In 1845 Captain Andres Castillero, a Mexican soldier, diplomat and scholar, was sent to Alta California on a mission to Sutter's Fort. The Mexican government wanted to buy out Sutter in an effort to keep out American settlers. When meetings between Castillero and Sutter failed, Castillero returned to Mission Santa Clara. It was there that he noticed the red paint in the artwork in the mission church and on the bodies of the Ohlones. Recognizing the red color as probably being that of cinnabar or silver, he proceeded to test the ore and discovered that it was indeed cinnabar. Indians took him to their source. He filed a denouncement on 3,000 vara of land for all sides of the cave mouth. This is the site of the richest mine in California and the largest quicksilver mining area in the Americas. Castillero's keen observation in recognizing cinnabar ore helped break the Rothchild's monopoly of quicksilver.

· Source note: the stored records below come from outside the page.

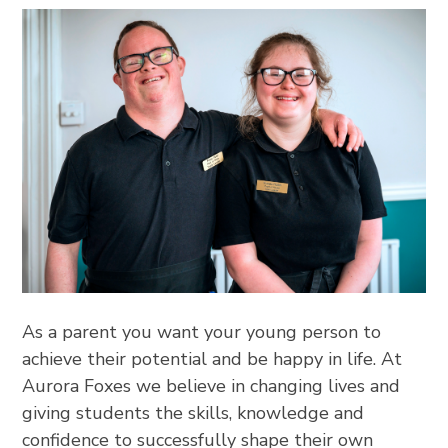
As a parent you want your young person to
achieve their potential and be happy in life. At
Aurora Foxes we believe in changing lives and
giving students the skills, knowledge and
confidence to successfully shape their own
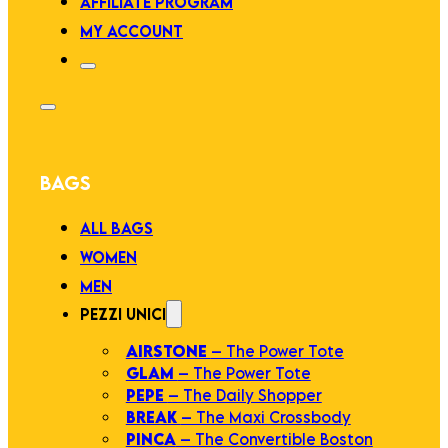
AFFILIATE PROGRAM
MY ACCOUNT
BAGS
ALL BAGS
WOMEN
MEN
PEZZI UNICI
AIRSTONE
– The Power Tote
GLAM
– The Power Tote
PEPE
– The Daily Shopper
BREAK
– The Maxi Crossbody
PINCA
– The Convertible Boston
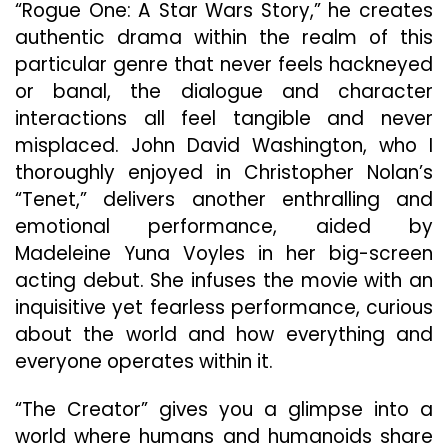
“Rogue One: A Star Wars Story,” he creates
authentic drama within the realm of this
particular genre that never feels hackneyed
or banal, the dialogue and character
interactions all feel tangible and never
misplaced. John David Washington, who I
thoroughly enjoyed in Christopher Nolan’s
“Tenet,” delivers another enthralling and
emotional performance, aided by
Madeleine Yuna Voyles in her big-screen
acting debut. She infuses the movie with an
inquisitive yet fearless performance, curious
about the world and how everything and
everyone operates within it.
“The Creator” gives you a glimpse into a
world where humans and humanoids share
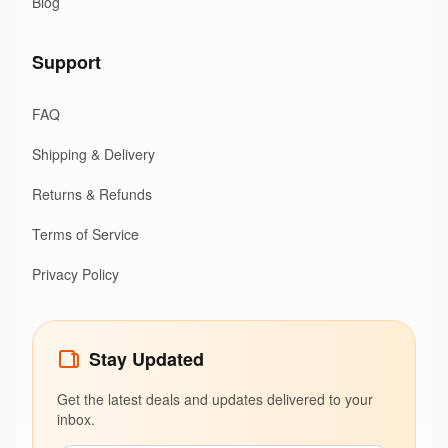
Blog
Support
FAQ
Shipping & Delivery
Returns & Refunds
Terms of Service
Privacy Policy
Stay Updated
Get the latest deals and updates delivered to your
inbox.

Twenty-eight months later the discovery of gold sparked the great overland migration of people to California. Soon after arriving miners realized they needed quicksilver to amalgamate with gold. The community of New Almaden became an integral part of the gold rush because its quicksilver was readily available and inexpensive to ship to the Mother Lode. Wagons loaded with flasks traveled to the port of Alviso where the flasks were shipped to San Francisco for worldwide distribution. This local source of quicksilver made mining lucrative for the gold miner.

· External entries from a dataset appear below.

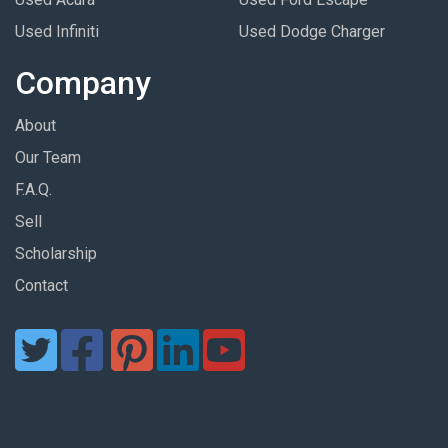
Used Infiniti
Used Dodge Charger
Company
About
Our Team
F.A.Q.
Sell
Scholarship
Contact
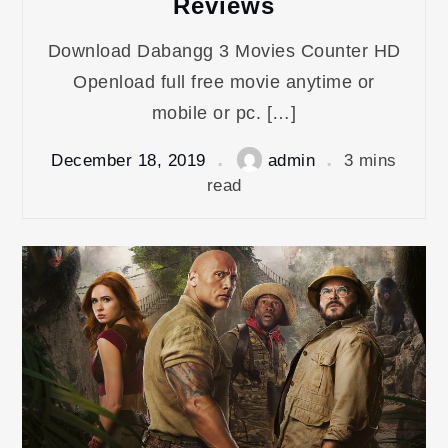
Reviews
Download Dabangg 3 Movies Counter HD
Openload full free movie anytime or
mobile or pc. […]
December 18, 2019
admin
3 mins
read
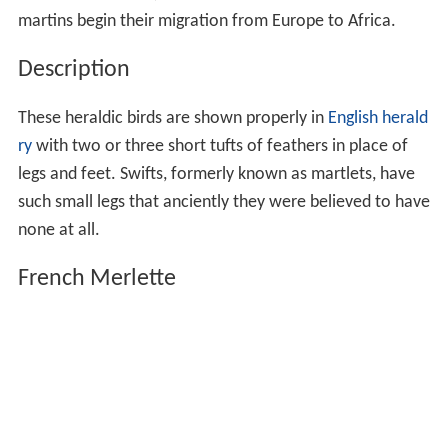
martins begin their migration from Europe to Africa.
Description
These heraldic birds are shown properly in
English herald
ry
with two or three short tufts of feathers in place of
legs and feet. Swifts, formerly known as martlets, have
such small legs that anciently they were believed to have
none at all.
French Merlette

By 1865, life on Mine Hill was very wild and dangerous. Criminals, including Tiburico Vasquez, were hiding out, drinking was rampant, and shootings were common. In an effort to control the criminal element, mine manager Samuel F. Butterworth built a toll gate at the entrance to the Hacienda Mine works at the narrows of the canyon where Almaden Road and Almaden Way meet. The toll collector lived in the far apartment where he collected tolls and inspected wagons. The residents of Mine Hill were not allowed to bring in alcohol and guns. These residents were fined if they were caught with unacceptable goods.

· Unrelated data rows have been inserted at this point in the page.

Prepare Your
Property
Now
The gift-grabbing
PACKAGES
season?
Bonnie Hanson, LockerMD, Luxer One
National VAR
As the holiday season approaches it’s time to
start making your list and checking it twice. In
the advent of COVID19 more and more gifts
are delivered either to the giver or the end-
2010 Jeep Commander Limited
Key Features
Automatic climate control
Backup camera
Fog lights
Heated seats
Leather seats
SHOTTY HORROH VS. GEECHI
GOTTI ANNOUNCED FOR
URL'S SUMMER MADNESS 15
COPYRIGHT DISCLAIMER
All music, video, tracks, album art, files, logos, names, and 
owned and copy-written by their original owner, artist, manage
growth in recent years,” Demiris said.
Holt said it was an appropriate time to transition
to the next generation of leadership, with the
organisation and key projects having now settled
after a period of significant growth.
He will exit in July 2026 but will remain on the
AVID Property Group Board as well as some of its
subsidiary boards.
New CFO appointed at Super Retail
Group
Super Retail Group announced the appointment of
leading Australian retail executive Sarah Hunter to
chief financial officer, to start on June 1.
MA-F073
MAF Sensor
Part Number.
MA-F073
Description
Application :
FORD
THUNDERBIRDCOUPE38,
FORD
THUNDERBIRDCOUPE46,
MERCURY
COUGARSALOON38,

Over the years, the three apartments were rented to a number of Californios. Among those living there were Berryessas and Narvaezes, descendents of members of the 1776 Anza expedition. Frank Lewis, a son-in-law of James Frazier Reed and the husband of Patty Reed of the Donner Party, was a tenant in 1866. Antonio Soto, a Mutsun Indian, lived here in 1880.
The story of New Almaden's quicksilver and of the overland pioneers' dreams of a better life will always be tied together as a rewarding and tragic human experience that helped settle the Santa Clara Valley, California and the American West.